AVXS-101 has been awarded the SAKIGAKE designation in Japan for the treatment of spinal muscular atrophy (SMA) type 1. This designation will speed the therapy’s development and review process and allow faster license applications in Japan.

AVXS-101, the lead product candidate of AveXis, is a gene therapy under development for the treatment of SMA type 1 and SMA type 2. It delivers a normal copy of the SMN1 gene to the motor neurons of patients with SMA who carry a faulty SMN1. The therapy is intended to re-establish the production of functional SMN1 in motor neurons, avoiding their degeneration and preventing further muscle weakening and wasting.

The designation “underscores the agreement by the Japanese government that there is an urgent need for a new therapeutic approach to treat Japanese patients diagnosed with SMA Type 1, and allows for enhanced discussions between AveXis and the agency to potentially expedite the timeline for approval of AVXS-101,” Sean Nolan, president and CEO of AveXis, said in a press release.

Japan’s Ministry of Health, Labour and Welfare announced the SAKIGAKE designation for AVXS-101 based on data from the Phase 1 clinical trial (NCT02122952). That trial addressed the safety and effectiveness of a one-time intravenous injection of AVXS-101 in 15 type 1 SMA infants, enrolled before they were 6 months old. Two doses, high and low, were evaluated.

The data revealed that all children were event-free at age 20 months — compared to a natural history that gives only 8 percent of type 1 children such a chance at that age — and most of the high-dose patients could sit unassisted, be fed orally and speak.
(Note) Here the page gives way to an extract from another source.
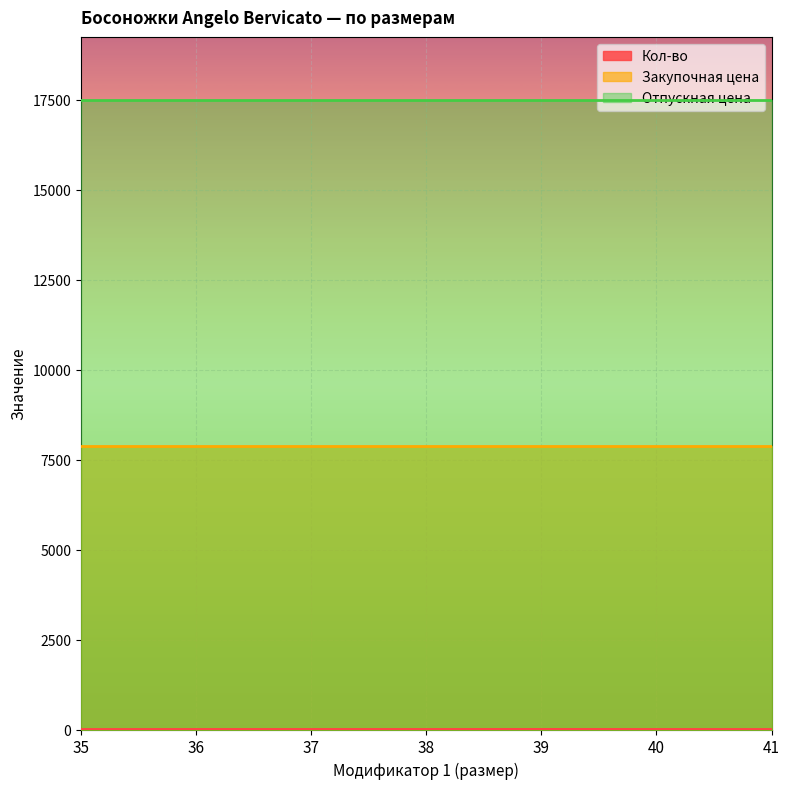

True or false: Закупочная цена has a value of 13334 at 40.

False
Nine children were able to roll over at 20 months, and two could walk independently.

Based on the trial results, the U.S. Food and Drug Administration (FDA) awarded AVXS-101 a breakthrough therapy designation in July 2016 and the European Medicines Agency (EMA) granted AVXS-101 access to its Priority Medicines (PRIME) program in January 2017.
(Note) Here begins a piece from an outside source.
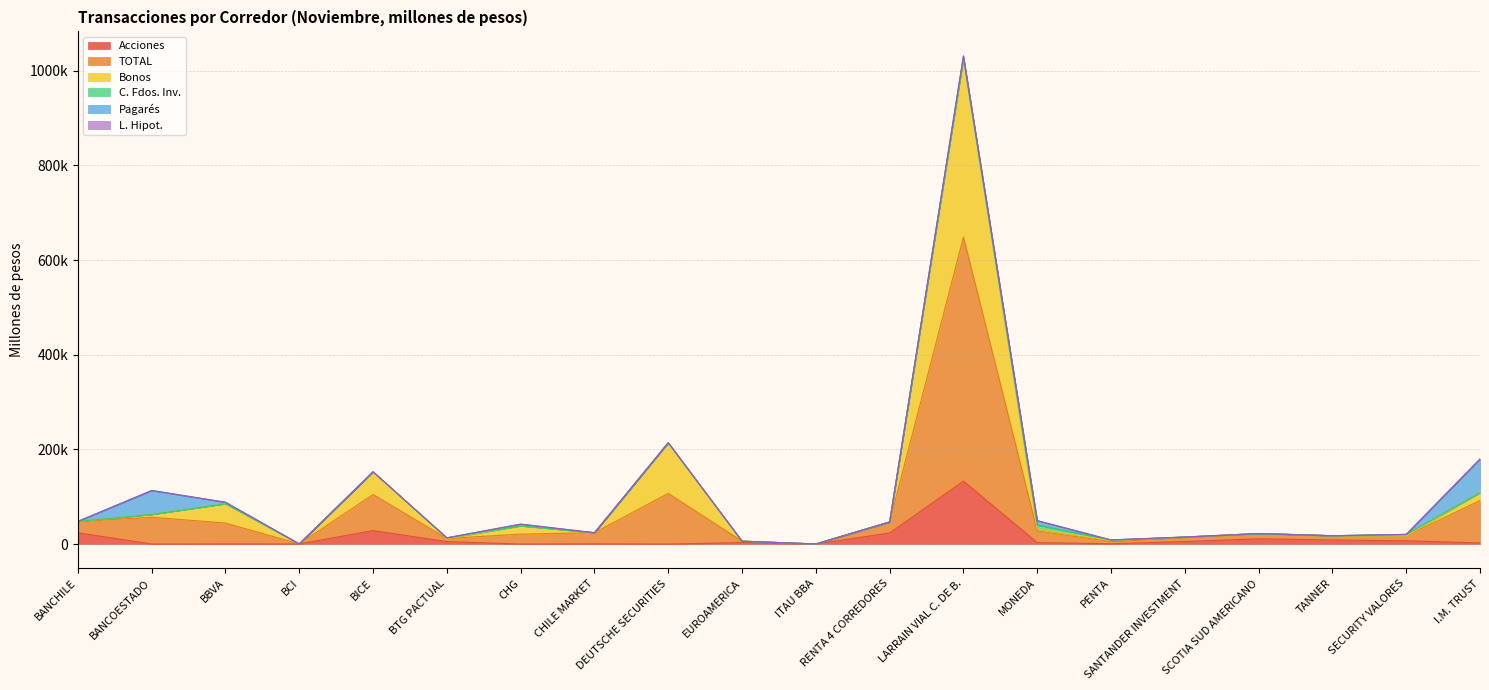

Count the number of categories in the chart.

20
Similarly to these two designations, SAKIGAKE provides AVXS-101 therapy certain benefits intended to shorten the pre-market review period. This designation is attributed only to innovative medical products that meet specific criteria, including high severity of the intended indication, as is the case for SMA.
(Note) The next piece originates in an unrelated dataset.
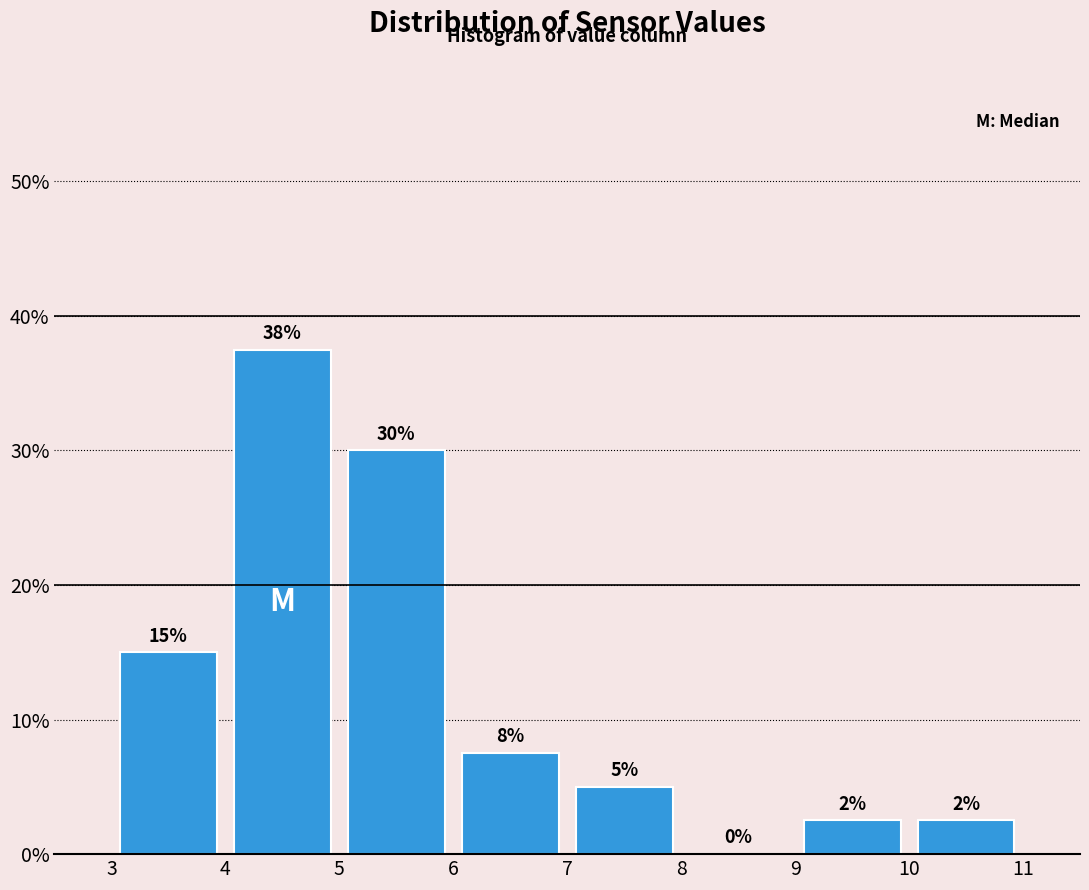

Over which range of the x-axis is the bar tallest?

4 to 5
The FDA also has granted AVXS-101 orphan drug designation for the treatment of all types of SMA, as well as fast track designation for the treatment of SMA type 1.

AveXis is currently enrolling infants with SMA type 1 in the U.S. for its Phase 3 trial, STR1VE (NCT03306277), and expects to start a Phase 3 clinical trial in Europe in May. The STR1VE-EU trial (NCT03461289) is expected to include up to 30 children younger than 6 months with type 1 SMA.

The company also is recruiting children for a Phase 1 trial called STRONG (NCT03381729) that will test a high dose and a low dose of AVXS-101 for the treatment of SMA type 2. During this trial, patients will receive a one-time injection into the spinal canal.

“We look forward to continuing to work closely with the Japanese authority as well as regulatory authorities around the globe in our effort to bring this gene therapy to SMA patients and their families as safely and efficiently as possible,” said James L’Italien, chief regulatory and quality officer of AveXis.